Eugene Valkov, D.Phil.

The scientific goal of the laboratory is to study the events that determine the molecular ‘fate’ of mRNA in the cytoplasm. We focus on the mechanisms that regulate the removal of structures that protect mRNA from degradation: the poly(A) tail at the 3′-end, in a process known as deadenylation, and the 7-methylguanylate cap at the 5′-end, or decapping. We wish to understand what determines the specificity of these processes and their integration with other stages of the gene expression pathway.

Our principal approach to studying these molecular events is to reconstitute the relevant regulatory macromolecular complexes from highly purified recombinant components and to study them in vitro. To this end, we employ biochemical assays and biophysical approaches to study the interactions between the components using the instrumentation and facilities available at the Biophysical Resource, part of the Center for Structural Biology. To gain a deeper appreciation of the molecular mechanism, we extensively collaborate with our colleagues at the Center for Structural Biology to determine high-resolution cryoEM structures by single-particle analysis using the data collected on the Titan Krios and Talos Arctica microscopes. Among our recent achievements is the reconstitution of the complete human CCR4-NOT deadenylation complex and the entire network of principal human decapping factors. These unique biochemical tools and reagents enable us to study the 5′-to-3′ mRNA decay pathway with unprecedented precision and control.

To relate biochemical and structural insights to function, we test our derived hypotheses directly in human cells; for example, by complementing different variants in cell lines where the expression of individual molecular factors has been knocked out by CRISPR gene editing. This approach has proved very powerful in validating and mapping interactions in vivo. We use high-throughput short-read sequencing with bioinformatic analysis to survey cellular transcriptome and translatome dynamics. We also employ long-read direct RNA sequencing approaches to study mRNA metabolism using Oxford Nanopore instruments available at the RNA Biology Laboratory. A long-standing goal of the laboratory is to achieve sufficient understanding to rebuild entire functionally-relevant regulatory processes of mRNA decay in a test tube. Such a platform offers a unique toolkit to optimize mRNA-based therapeutics for stability and expression and to introduce new design features to target cancer more effectively.

Relevance to Cancer

Dysregulation of posttranscriptional control contributes to autoimmune disease, neurodegeneration, and especially toward oncogenic transformation. Our research is focused on the fundamental biological discovery, which is vital for progress in addressing urgent challenges of age-related diseases. Improved mechanistic understanding of the turnover and translation of mRNA holds enormous potential to provide immediate new vantage points for therapeutic intervention in tumor progression and metastasis.

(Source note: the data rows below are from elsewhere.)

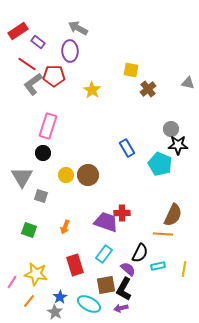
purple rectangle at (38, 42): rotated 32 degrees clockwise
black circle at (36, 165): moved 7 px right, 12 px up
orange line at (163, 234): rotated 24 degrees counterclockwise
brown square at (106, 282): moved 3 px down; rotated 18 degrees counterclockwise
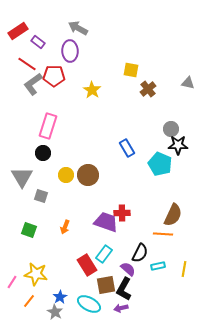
red rectangle at (75, 265): moved 12 px right; rotated 15 degrees counterclockwise
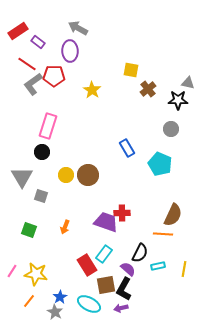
black star at (178, 145): moved 45 px up
black circle at (43, 153): moved 1 px left, 1 px up
pink line at (12, 282): moved 11 px up
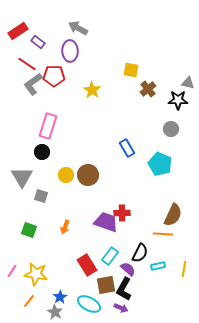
cyan rectangle at (104, 254): moved 6 px right, 2 px down
purple arrow at (121, 308): rotated 144 degrees counterclockwise
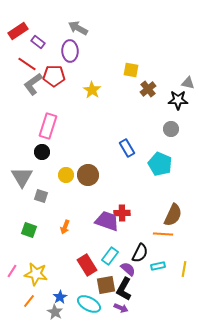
purple trapezoid at (106, 222): moved 1 px right, 1 px up
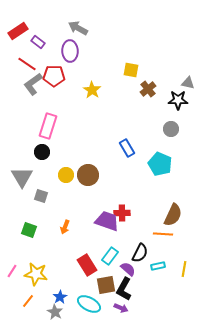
orange line at (29, 301): moved 1 px left
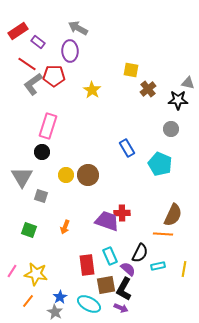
cyan rectangle at (110, 256): rotated 60 degrees counterclockwise
red rectangle at (87, 265): rotated 25 degrees clockwise
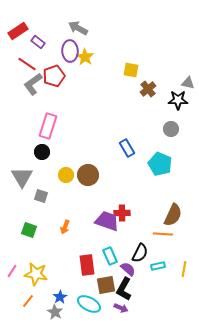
red pentagon at (54, 76): rotated 20 degrees counterclockwise
yellow star at (92, 90): moved 7 px left, 33 px up
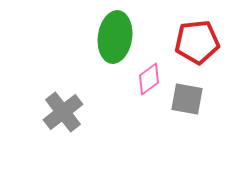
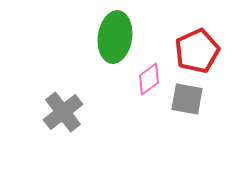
red pentagon: moved 9 px down; rotated 18 degrees counterclockwise
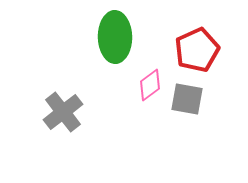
green ellipse: rotated 9 degrees counterclockwise
red pentagon: moved 1 px up
pink diamond: moved 1 px right, 6 px down
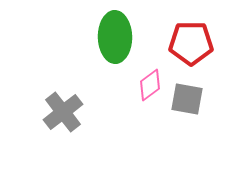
red pentagon: moved 6 px left, 7 px up; rotated 24 degrees clockwise
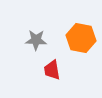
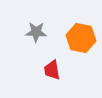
gray star: moved 8 px up
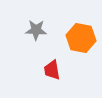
gray star: moved 2 px up
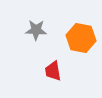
red trapezoid: moved 1 px right, 1 px down
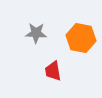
gray star: moved 3 px down
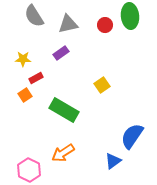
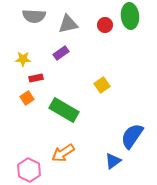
gray semicircle: rotated 55 degrees counterclockwise
red rectangle: rotated 16 degrees clockwise
orange square: moved 2 px right, 3 px down
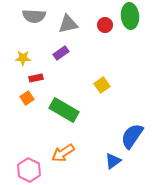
yellow star: moved 1 px up
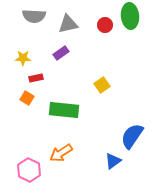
orange square: rotated 24 degrees counterclockwise
green rectangle: rotated 24 degrees counterclockwise
orange arrow: moved 2 px left
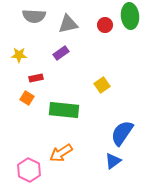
yellow star: moved 4 px left, 3 px up
blue semicircle: moved 10 px left, 3 px up
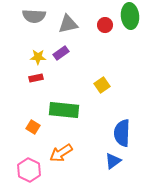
yellow star: moved 19 px right, 2 px down
orange square: moved 6 px right, 29 px down
blue semicircle: rotated 32 degrees counterclockwise
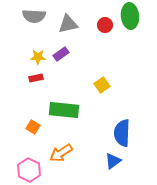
purple rectangle: moved 1 px down
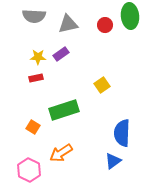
green rectangle: rotated 24 degrees counterclockwise
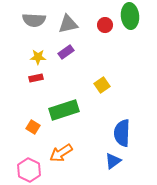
gray semicircle: moved 4 px down
purple rectangle: moved 5 px right, 2 px up
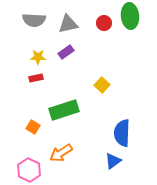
red circle: moved 1 px left, 2 px up
yellow square: rotated 14 degrees counterclockwise
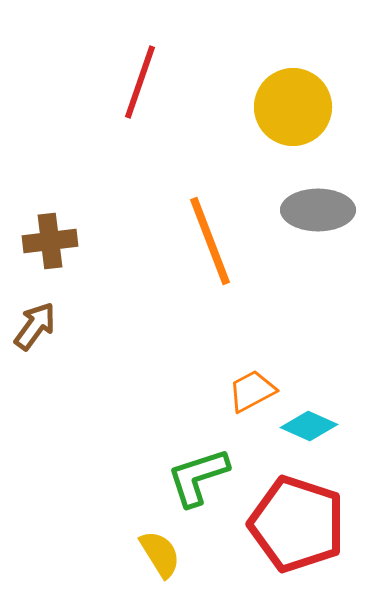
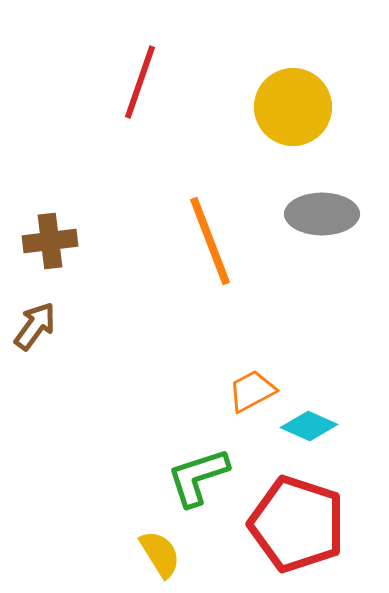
gray ellipse: moved 4 px right, 4 px down
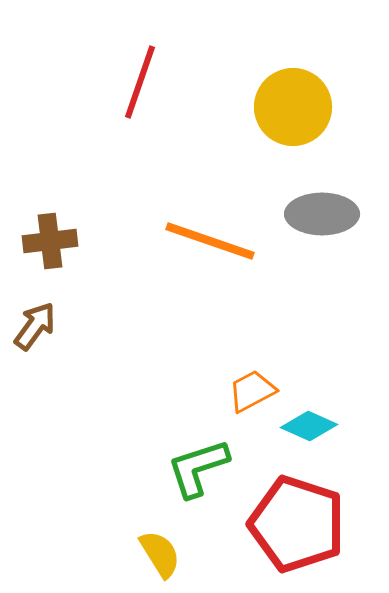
orange line: rotated 50 degrees counterclockwise
green L-shape: moved 9 px up
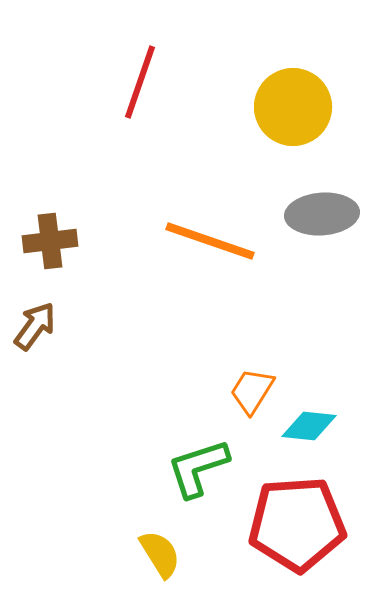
gray ellipse: rotated 4 degrees counterclockwise
orange trapezoid: rotated 30 degrees counterclockwise
cyan diamond: rotated 18 degrees counterclockwise
red pentagon: rotated 22 degrees counterclockwise
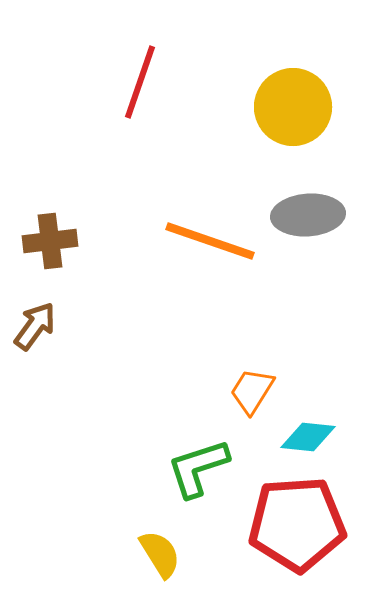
gray ellipse: moved 14 px left, 1 px down
cyan diamond: moved 1 px left, 11 px down
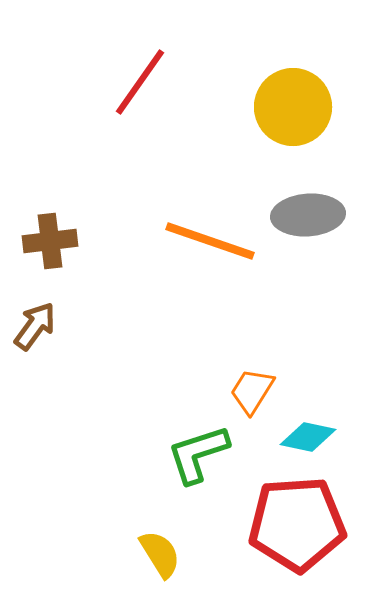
red line: rotated 16 degrees clockwise
cyan diamond: rotated 6 degrees clockwise
green L-shape: moved 14 px up
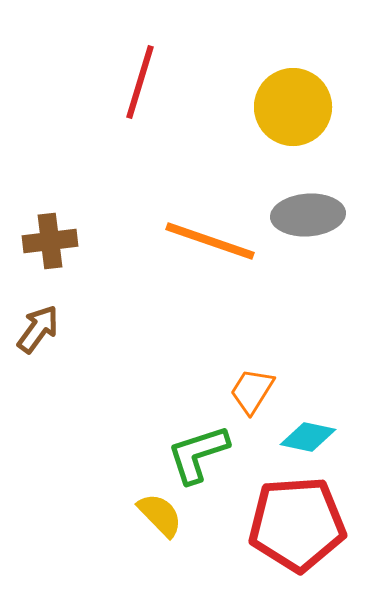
red line: rotated 18 degrees counterclockwise
brown arrow: moved 3 px right, 3 px down
yellow semicircle: moved 39 px up; rotated 12 degrees counterclockwise
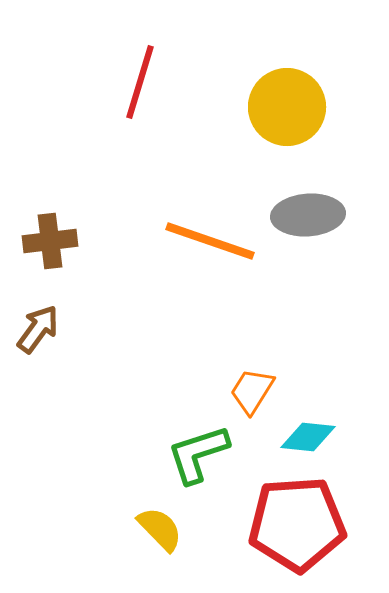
yellow circle: moved 6 px left
cyan diamond: rotated 6 degrees counterclockwise
yellow semicircle: moved 14 px down
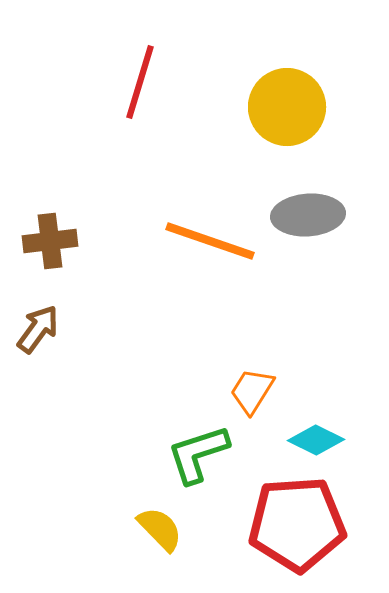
cyan diamond: moved 8 px right, 3 px down; rotated 20 degrees clockwise
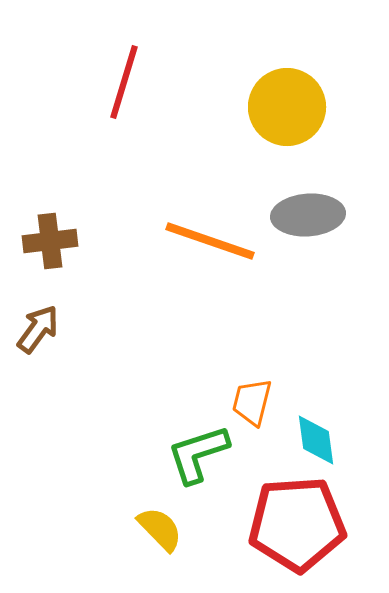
red line: moved 16 px left
orange trapezoid: moved 11 px down; rotated 18 degrees counterclockwise
cyan diamond: rotated 56 degrees clockwise
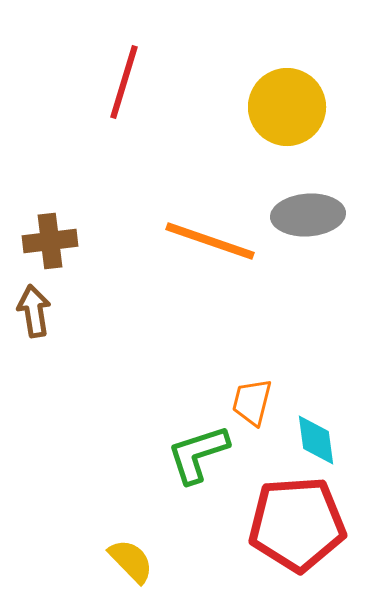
brown arrow: moved 4 px left, 18 px up; rotated 45 degrees counterclockwise
yellow semicircle: moved 29 px left, 32 px down
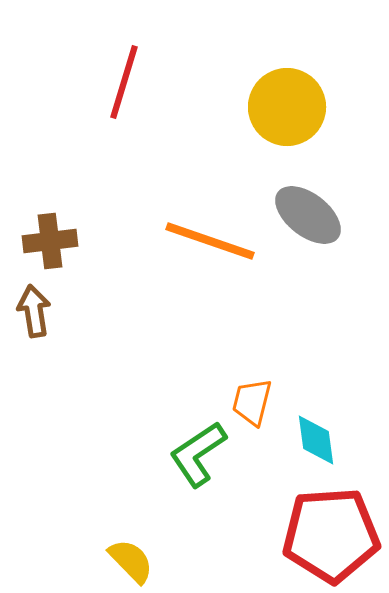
gray ellipse: rotated 42 degrees clockwise
green L-shape: rotated 16 degrees counterclockwise
red pentagon: moved 34 px right, 11 px down
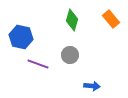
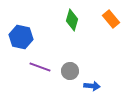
gray circle: moved 16 px down
purple line: moved 2 px right, 3 px down
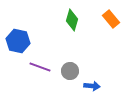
blue hexagon: moved 3 px left, 4 px down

Eugene received his bachelor's degree in molecular biology from the University of Portsmouth in the UK, graduating with first-class honors. He then pursued a doctoral degree in molecular biophysics at the University of Oxford. After completing a postdoctoral fellowship in Australia, Eugene returned to the UK to conduct his principal postdoctoral research at the MRC Laboratory of Molecular Biology in Cambridge. There, he studied the molecular mechanisms of mRNA export while working with Murray Stewart and also collaborated with Lori Passmore on structural studies of mRNA decay machinery. In 2014, Eugene joined the Max Planck Institute in Tübingen, Germany, as a staff scientist to work with Elisa Izaurralde. Three years later, in 2017, he was promoted to group leader at the same institute. In 2019, he was recruited as a Stadtman Investigator at the NCI's newly established RNA Biology Laboratory.